Performance characteristics of a cascade multi-functional heat pump in the winter season

Abstract

Cascade multi-functional heat pumps are becoming popular due to their ability to simultaneously provide cooling, heating, and hot water. In this study, the performance characteristics of a water-to-water cascade multi-functional heat pump designed to provide heating, hot water, and simultaneous heating and hot water during the winter season are analyzed according to variation in secondary fluid temperature. The simultaneous heating and hot water cycle was optimized to meet the design heating and hot water capacities by increasing the compressor speeds of the low stage and high stage cycles above those in the heating and hot water cycles.
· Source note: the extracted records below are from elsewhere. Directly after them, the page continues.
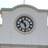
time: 10:28
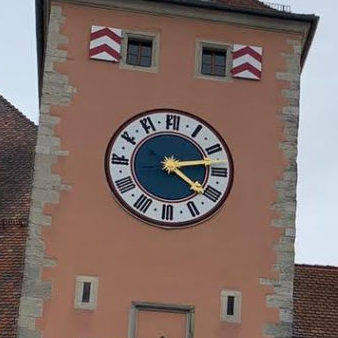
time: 4:12
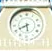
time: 5:40
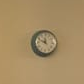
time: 11:48
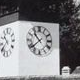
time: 10:38
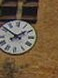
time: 1:50
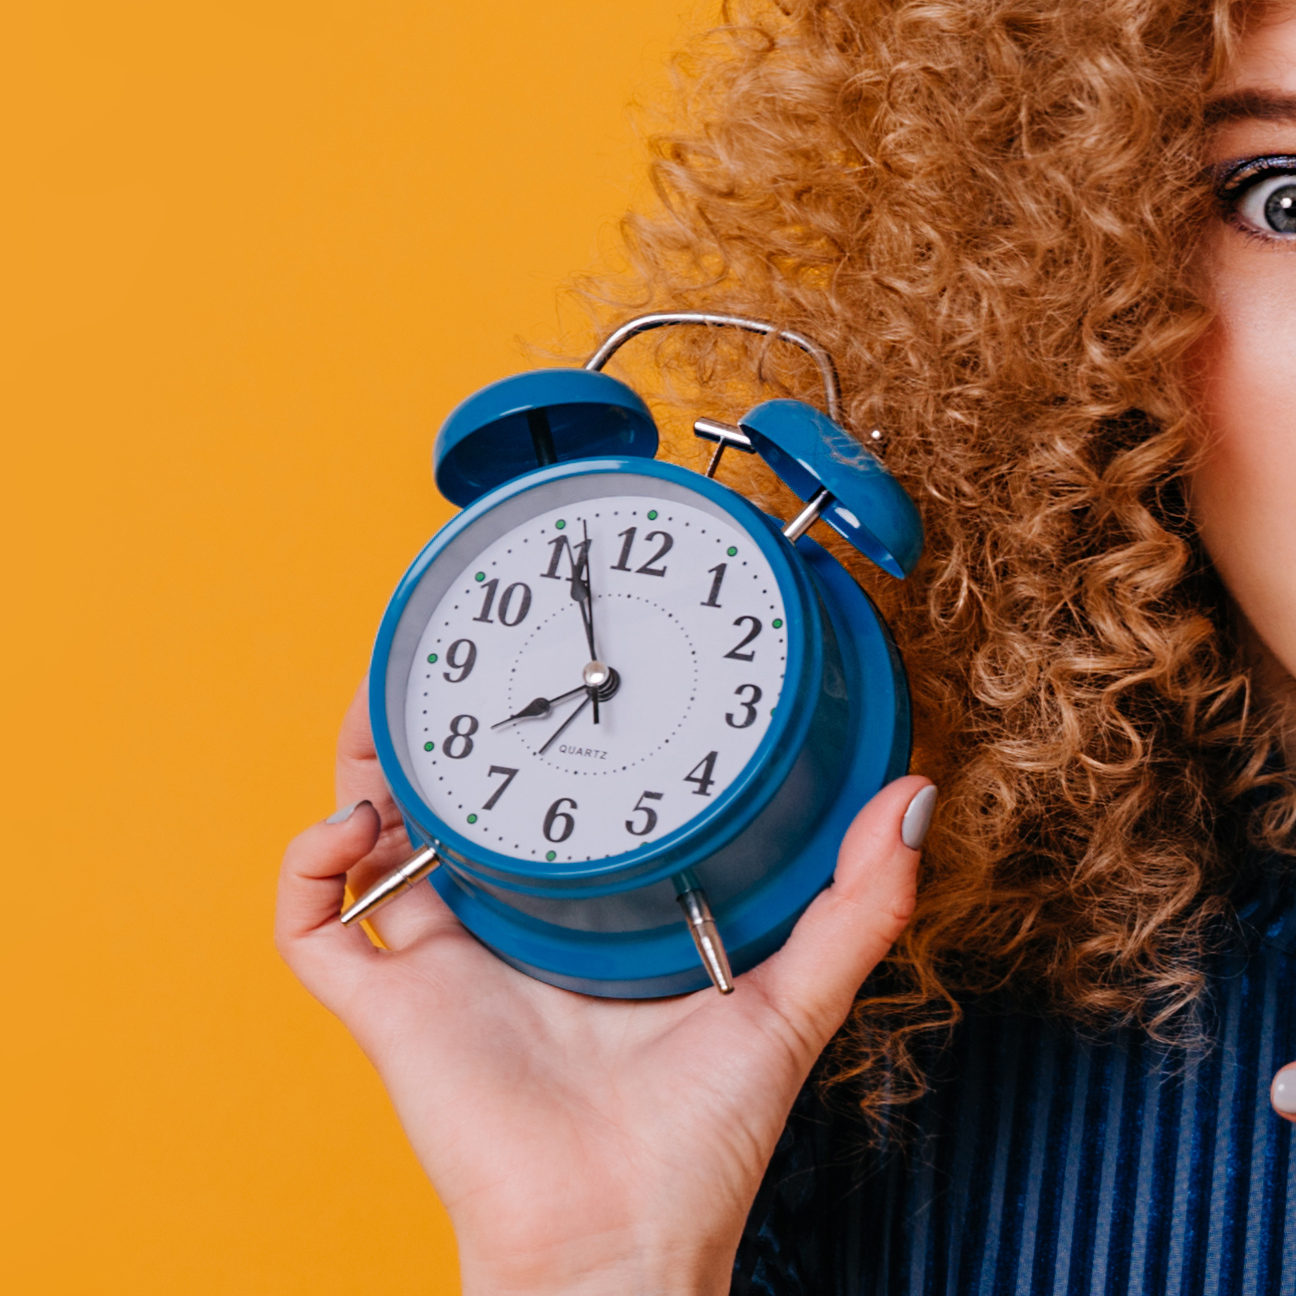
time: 7:55
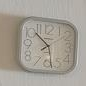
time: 7:52
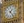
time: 1:24
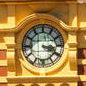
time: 3:19
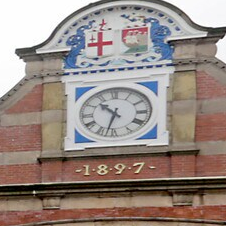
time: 10:32
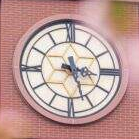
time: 3:26
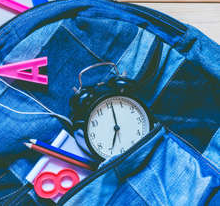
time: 7:01
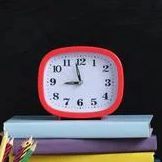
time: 8:58
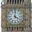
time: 4:00
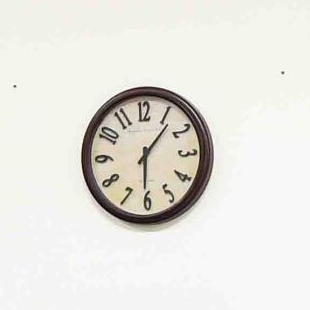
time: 6:06
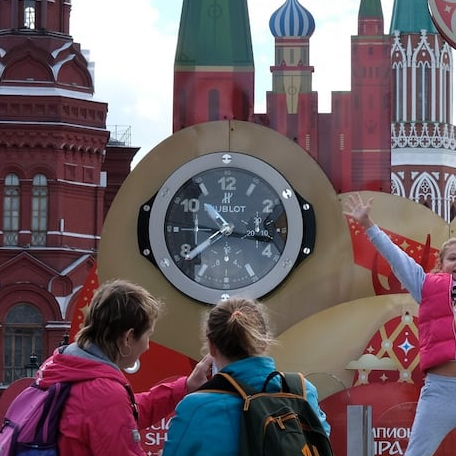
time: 10:38
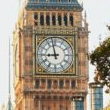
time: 8:57
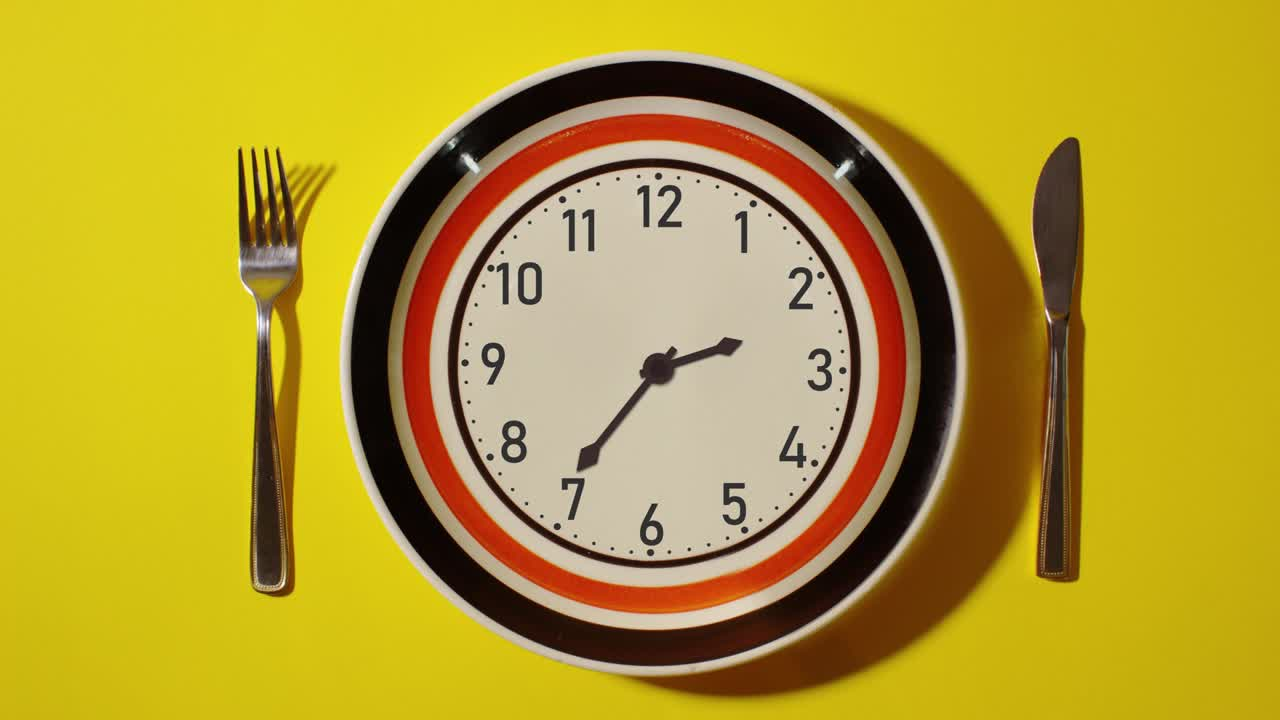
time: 2:35
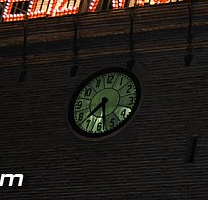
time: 7:28
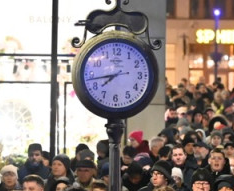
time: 7:43
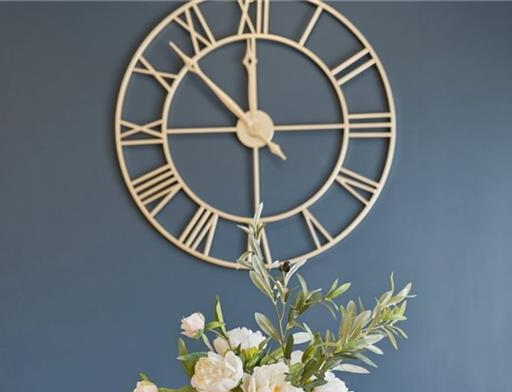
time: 11:52
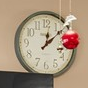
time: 12:07
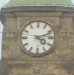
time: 4:11
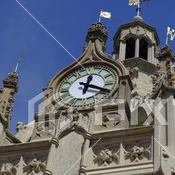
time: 12:19
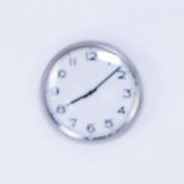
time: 8:07
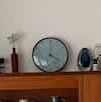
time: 4:00
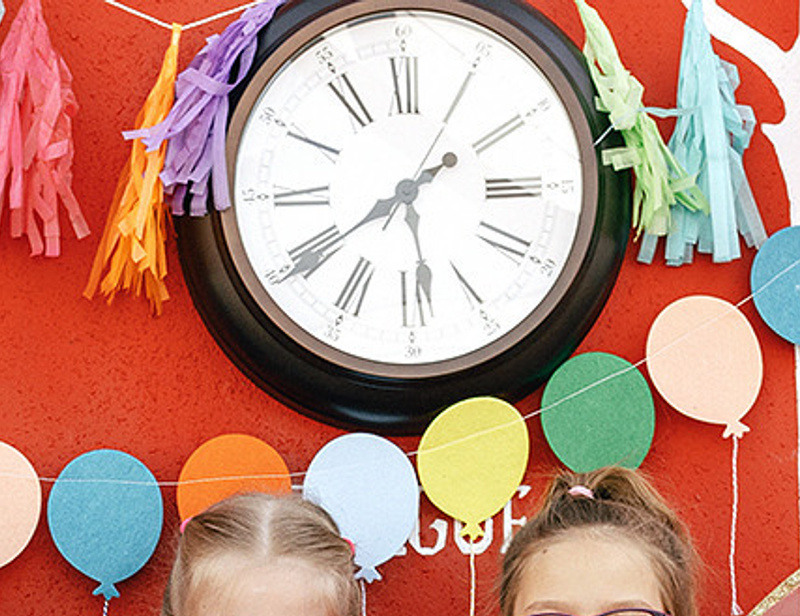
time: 5:39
An increase in the outdoor heat exchanger entering water temperature increased the performance of the cascade multi-functional heat pump in all operating modes, while an increase in the indoor heat exchanger entering water temperature resulted in a decrease in the performance of the cascade multi-functional heat pump in all operating modes except the capacity of the hot water cycle in heating-hot water mode. Furthermore, an increase in the hot water entering water temperature resulted in a decrease in the performance of the cascade multi-functional heat pump. The cascade multi-functional heat pump in heating-hot water mode showed similar performance trends as individual heat pumps for space heating and hot water generation and provided much stable hot water capacity at varying outdoor entering water temperature conditions. Cascade multi-functional heat pumps have the potential to provide better energy efficiency at higher heating and hot water loads, and can, therefore, be used for simultaneous space heating and hot water generation in winter seasons.